I just don’t think Europeans think that way. They are in a full appeasement mode, and have been for a while. West Europeans - France, Germany, Spain… The Eastern Europeans know the bear too well but they are not well equipped to deal with him.

Also worth considering is the cost of intervening on behalf of Ukraine, when Ukraine isn’t a NATO member: a free-rider problem. If you can get the benefits of membership without the costs or obligations, why join? That’s not a wise message to send about your military alliance.

I quite agree there. I apologize if I was unclear, but my point was that in the minds of Europeans, NATO was created as a mutural defense against Russia/Soviet Union. And in the minds of Europeans, there was and still is very little difference. The Russians are percieved as exactly the same personality as the Soviet Union. Less power but just as threatening attitude.

I have no idea how you formed that impression. There is a branch of winter sports called biathlon. We generally do well in it, and we do so to send a message to the Russians. During my time in the army, practice of the sport was considered part of the service and if you were at the level where you competed you had as much time of for practice as you wanted. Thats just one thing.

Many of the countries you refer to still practice conscription, with a majority of males spending a year or so in the army. And everyone knows why. Norway recently extended the draft to cover men and women. Its not due to worries about Sweden.

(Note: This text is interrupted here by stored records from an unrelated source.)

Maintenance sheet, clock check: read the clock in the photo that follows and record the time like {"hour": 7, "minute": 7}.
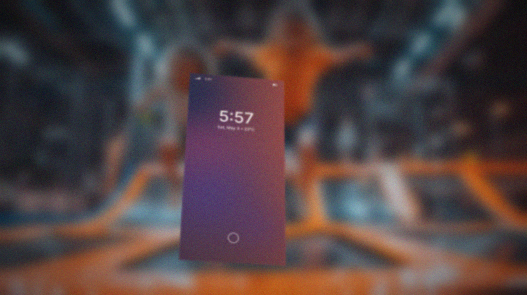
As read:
{"hour": 5, "minute": 57}
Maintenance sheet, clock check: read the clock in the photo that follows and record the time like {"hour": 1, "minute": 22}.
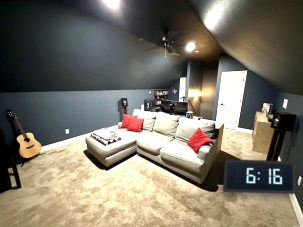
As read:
{"hour": 6, "minute": 16}
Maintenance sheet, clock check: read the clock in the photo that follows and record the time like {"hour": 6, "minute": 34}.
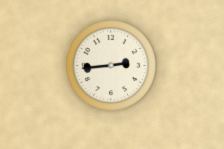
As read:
{"hour": 2, "minute": 44}
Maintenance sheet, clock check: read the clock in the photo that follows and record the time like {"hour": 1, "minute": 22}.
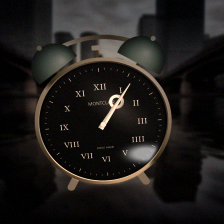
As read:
{"hour": 1, "minute": 6}
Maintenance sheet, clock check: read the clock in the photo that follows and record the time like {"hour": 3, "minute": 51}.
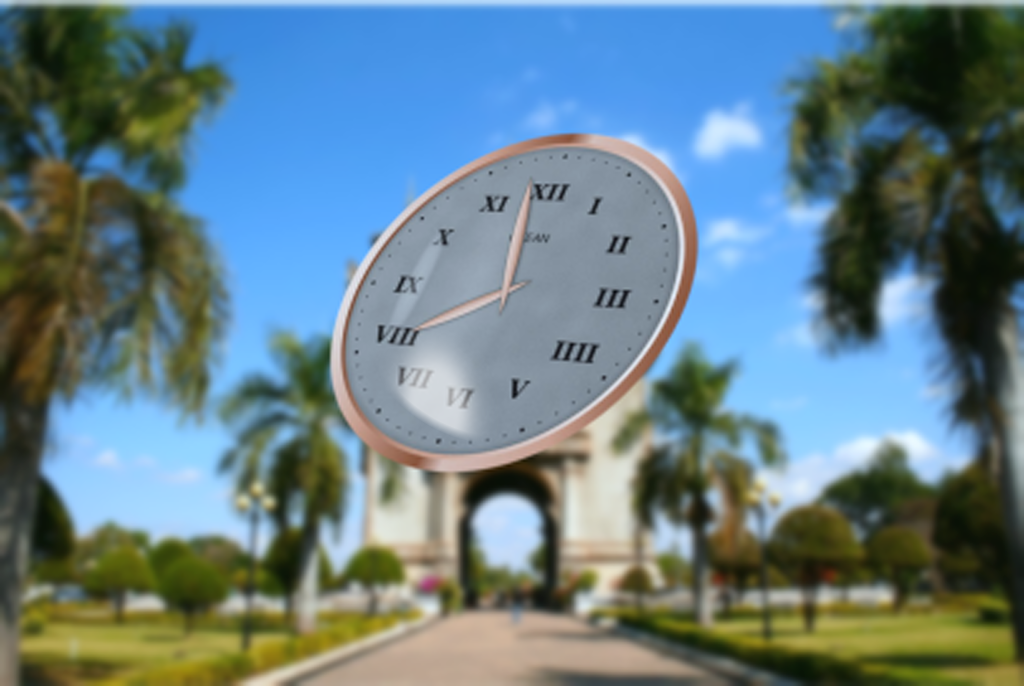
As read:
{"hour": 7, "minute": 58}
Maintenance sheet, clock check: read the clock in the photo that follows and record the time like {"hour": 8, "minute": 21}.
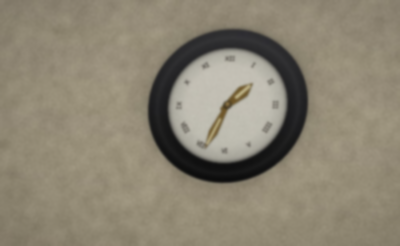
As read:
{"hour": 1, "minute": 34}
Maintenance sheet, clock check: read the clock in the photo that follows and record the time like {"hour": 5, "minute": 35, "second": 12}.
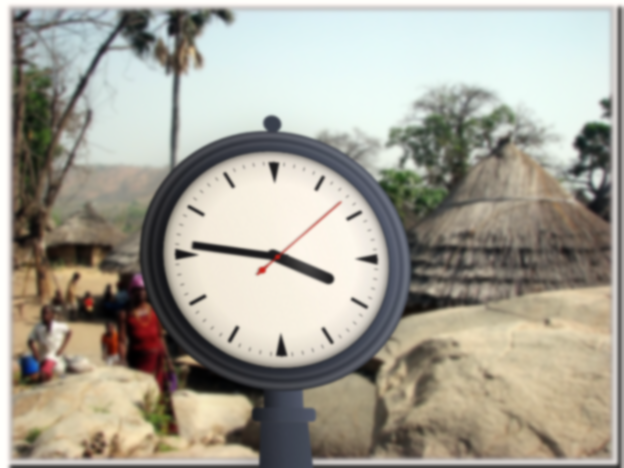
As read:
{"hour": 3, "minute": 46, "second": 8}
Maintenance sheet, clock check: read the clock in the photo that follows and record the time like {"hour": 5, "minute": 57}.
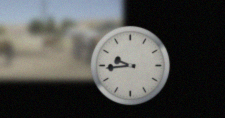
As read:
{"hour": 9, "minute": 44}
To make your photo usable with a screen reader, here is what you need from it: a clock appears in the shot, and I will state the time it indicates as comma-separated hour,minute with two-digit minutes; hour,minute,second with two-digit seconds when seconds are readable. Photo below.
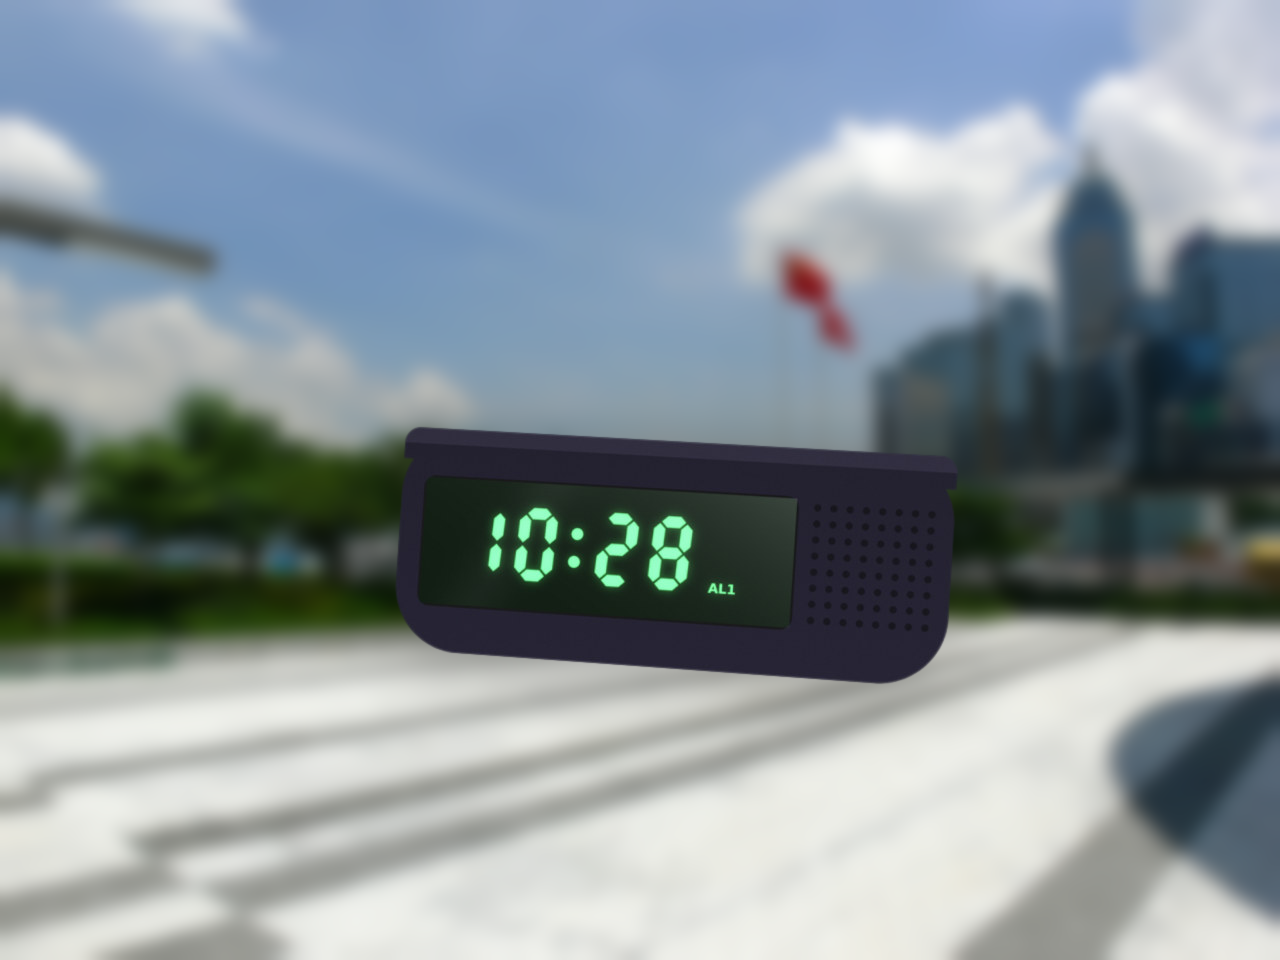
10,28
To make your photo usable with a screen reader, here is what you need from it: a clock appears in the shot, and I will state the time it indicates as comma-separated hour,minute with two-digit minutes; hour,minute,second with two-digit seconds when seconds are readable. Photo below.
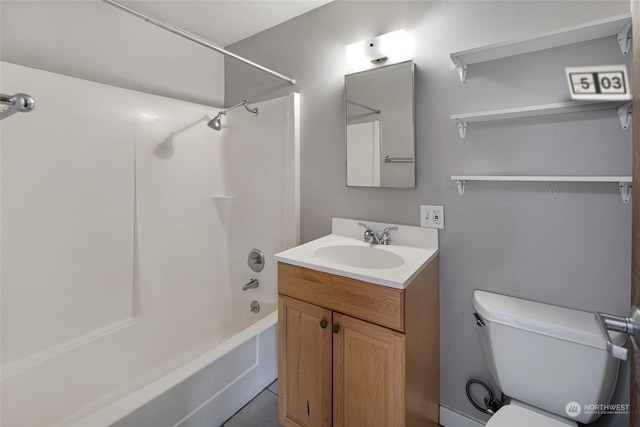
5,03
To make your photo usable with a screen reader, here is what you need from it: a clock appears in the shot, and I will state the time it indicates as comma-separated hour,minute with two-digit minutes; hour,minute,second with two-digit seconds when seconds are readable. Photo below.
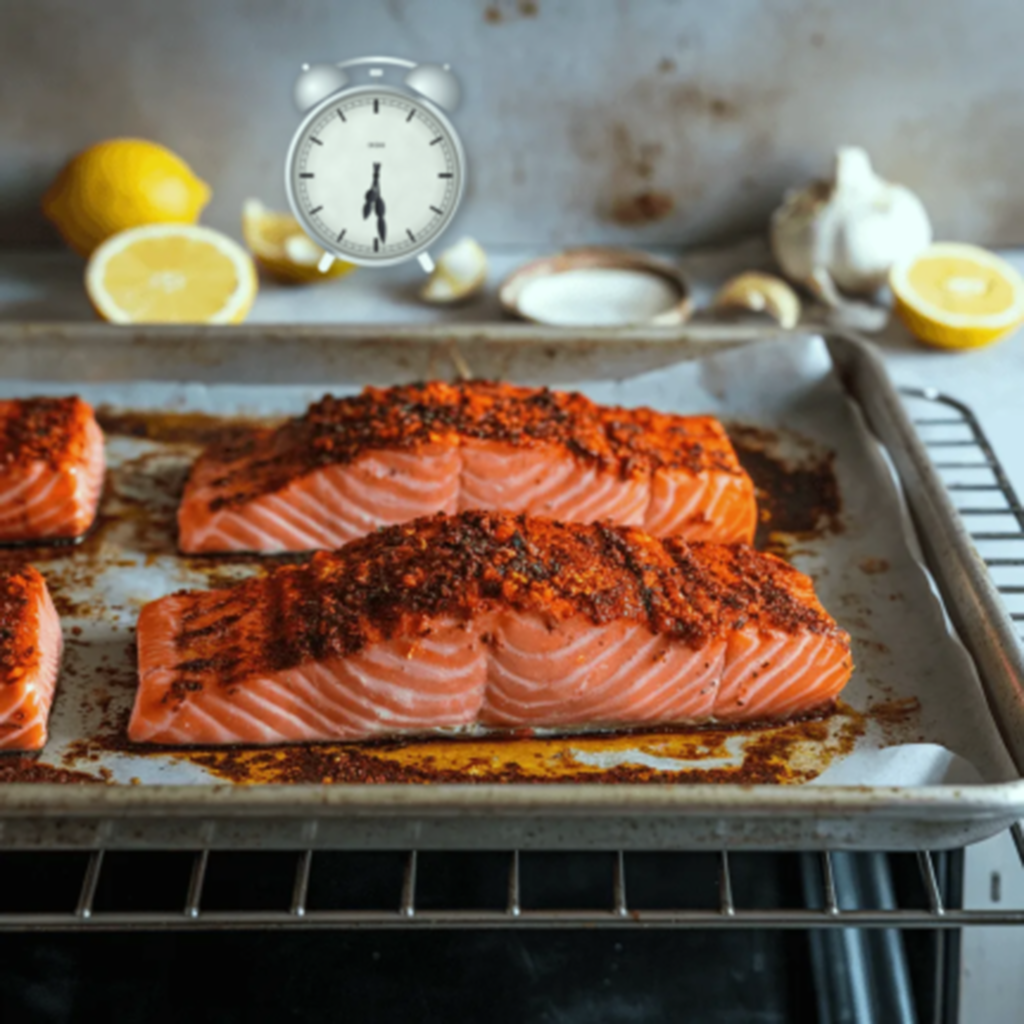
6,29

And Russia won’t let countries go into appeasement mode. They seem constitutionally unable not to try to bully neighbouring countries. Norwegian fighters had to meet Russian planes 71 times in 2012. Thats 3 times every 2 weeks. This is why Norway is impatient for the delivery of those 52 F-35s on order.
Sweden and Finland is looking again at NATO membership. Sweden refers to Russias practice bombing run against Sweden during easter 2013. Top of every newspaper in Sweden then.

Saying that “those countries are in no danger from Rusiia and know it” is about as wrong as it can get. Russia simply seems constitutionally unable to stop bullying its neighbours, seeing every interaction through a lens of military power.

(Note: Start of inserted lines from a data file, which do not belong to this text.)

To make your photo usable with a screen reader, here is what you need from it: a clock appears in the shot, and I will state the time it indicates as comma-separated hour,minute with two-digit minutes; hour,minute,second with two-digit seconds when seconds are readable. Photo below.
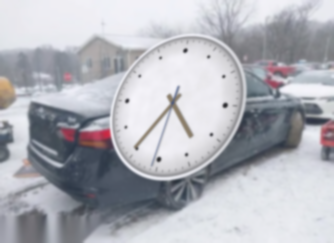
4,35,31
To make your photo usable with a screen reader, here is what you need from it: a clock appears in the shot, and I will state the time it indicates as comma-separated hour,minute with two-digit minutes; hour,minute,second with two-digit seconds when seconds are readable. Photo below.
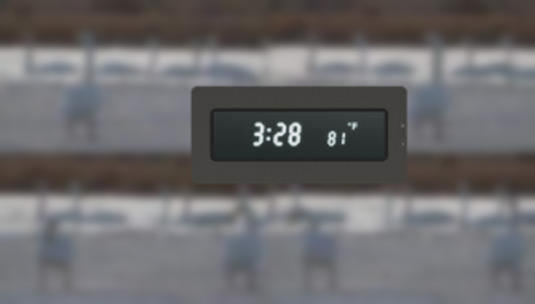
3,28
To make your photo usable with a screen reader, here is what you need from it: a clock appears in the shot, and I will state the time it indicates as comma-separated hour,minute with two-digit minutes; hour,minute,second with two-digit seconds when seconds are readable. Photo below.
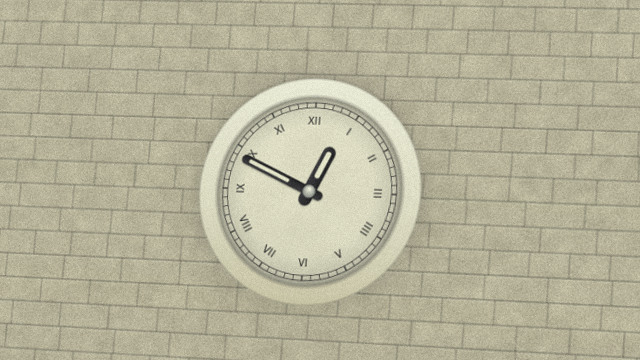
12,49
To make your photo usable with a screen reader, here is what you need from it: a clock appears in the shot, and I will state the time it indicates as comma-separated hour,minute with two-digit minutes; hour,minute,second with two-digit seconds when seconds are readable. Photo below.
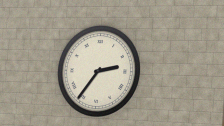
2,36
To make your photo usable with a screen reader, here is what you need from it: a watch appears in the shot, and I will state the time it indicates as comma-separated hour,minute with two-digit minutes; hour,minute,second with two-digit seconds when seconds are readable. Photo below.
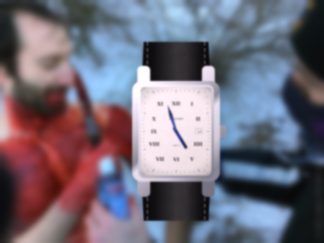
4,57
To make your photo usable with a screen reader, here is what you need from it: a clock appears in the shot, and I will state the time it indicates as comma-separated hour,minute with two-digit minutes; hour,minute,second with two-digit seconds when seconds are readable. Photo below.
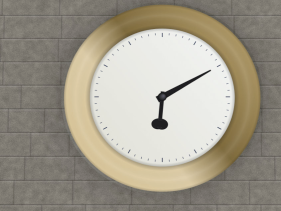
6,10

This could have been said about the USSR too. And NATO solidarity was probably what protected the rest of Europe.

So if NATO is ‘solid’ (in Russia’s view), Russia will not attack a NATO country. I think that the President and the rest of NATO are doing as much as they can to project solidarity, as they should. A war of NATO vs Russia on non-Russian soil would not be much of a contest. Russia knows this.

Eastern European neighbors - yes. France/Germany/Spain/UK - no.

Norway, Sweden and Finland are hardly eastern Europeans. Or Denmark. France tends to be pretty hardass about military responses. The UK on its own cound give Russia a serious fight. Germany has admittedly downgraded its military vastly. But no western country knows what Russia is capable of quite as well as Germany. We shall see what happens after this wakeup call. Germanys military potential is significantly greater than Russias.